**Task material**
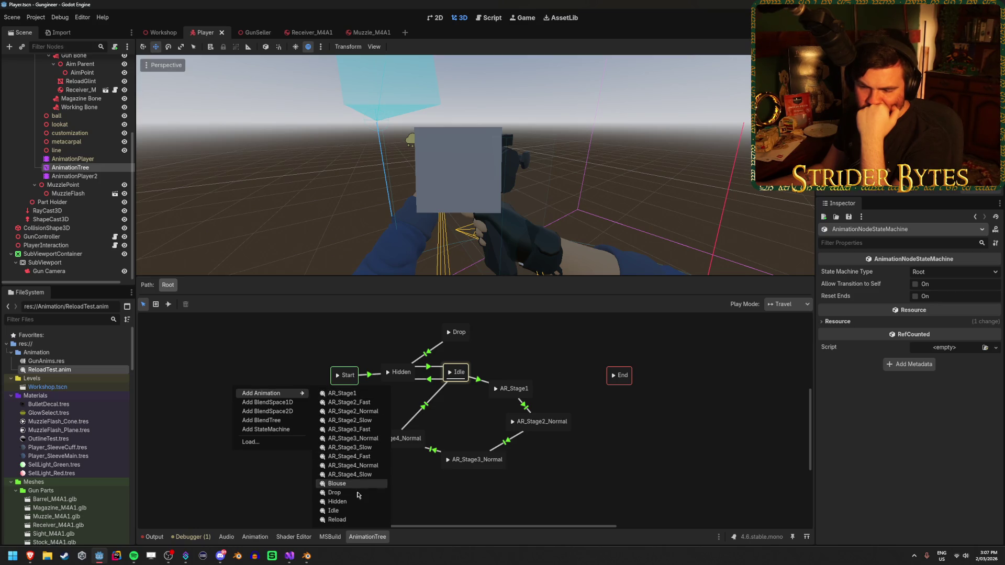
click(355, 521)
click(232, 384)
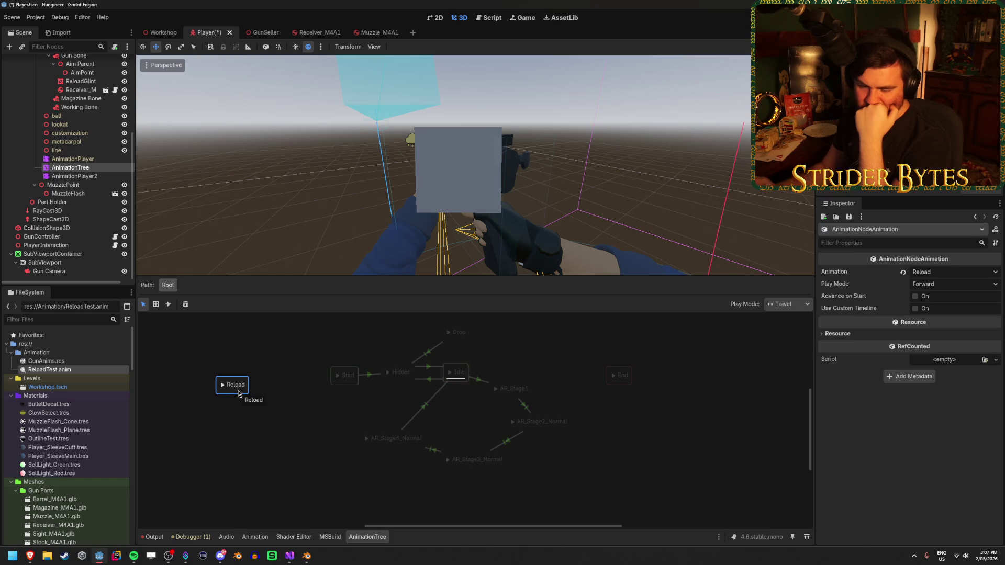
key(Delete)
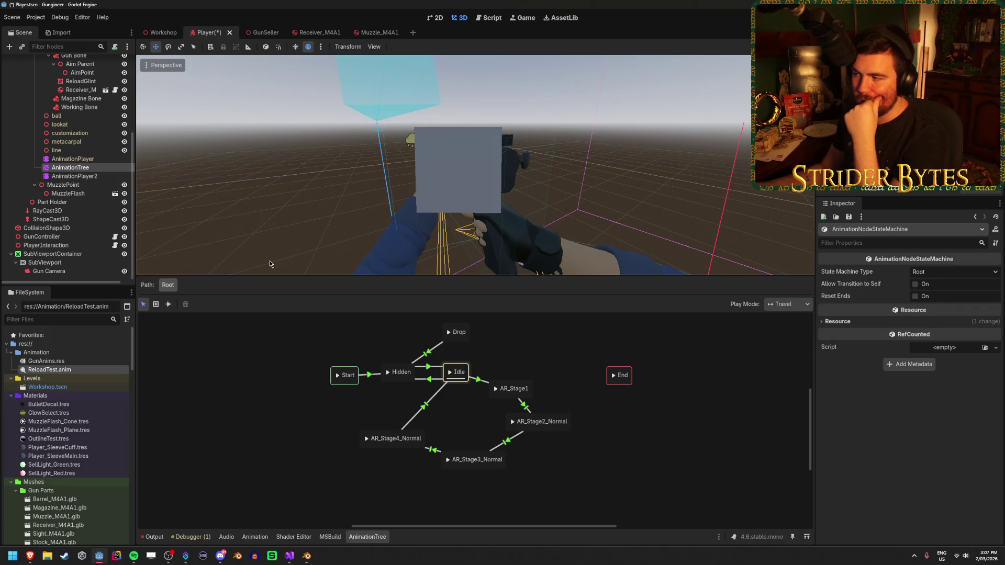
click(84, 176)
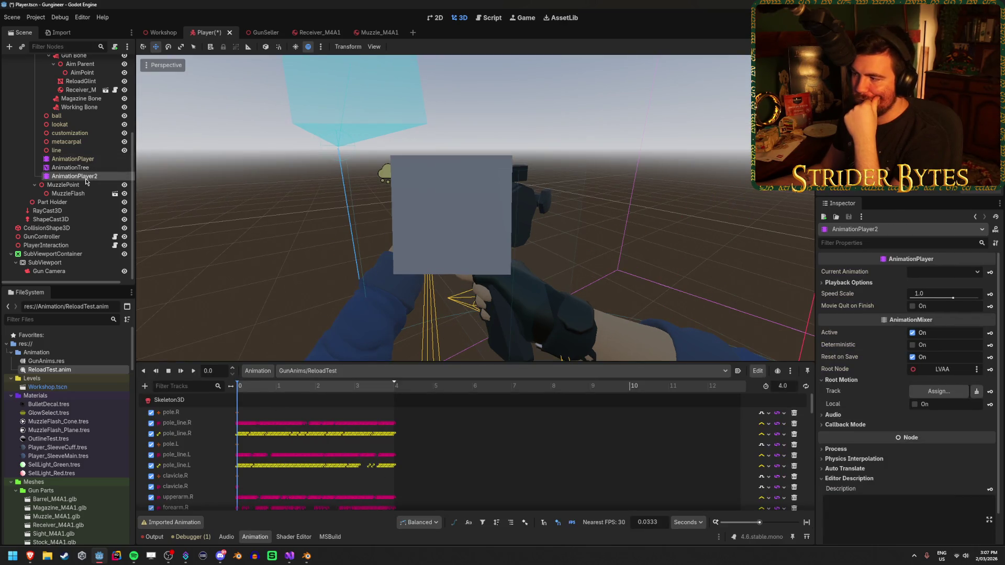
Select the AnimationTree and set its Anim Player to AnimationPlayer2.
click(73, 168)
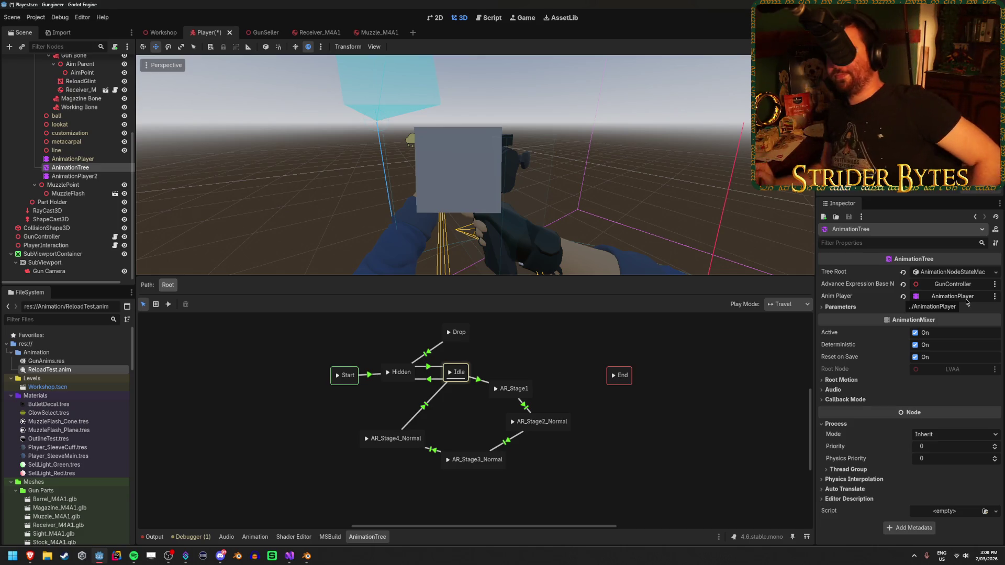
click(963, 298)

**Exercise objective**
Find the line that contains "click(232, 384)". Copy it and every line after it through the end of the listing exactly, but not the pictures.

**Response area**
click(232, 384)
key(Delete)
click(84, 176)
Select the AnimationTree and set its Anim Player to AnimationPlayer2.
click(73, 168)
click(963, 298)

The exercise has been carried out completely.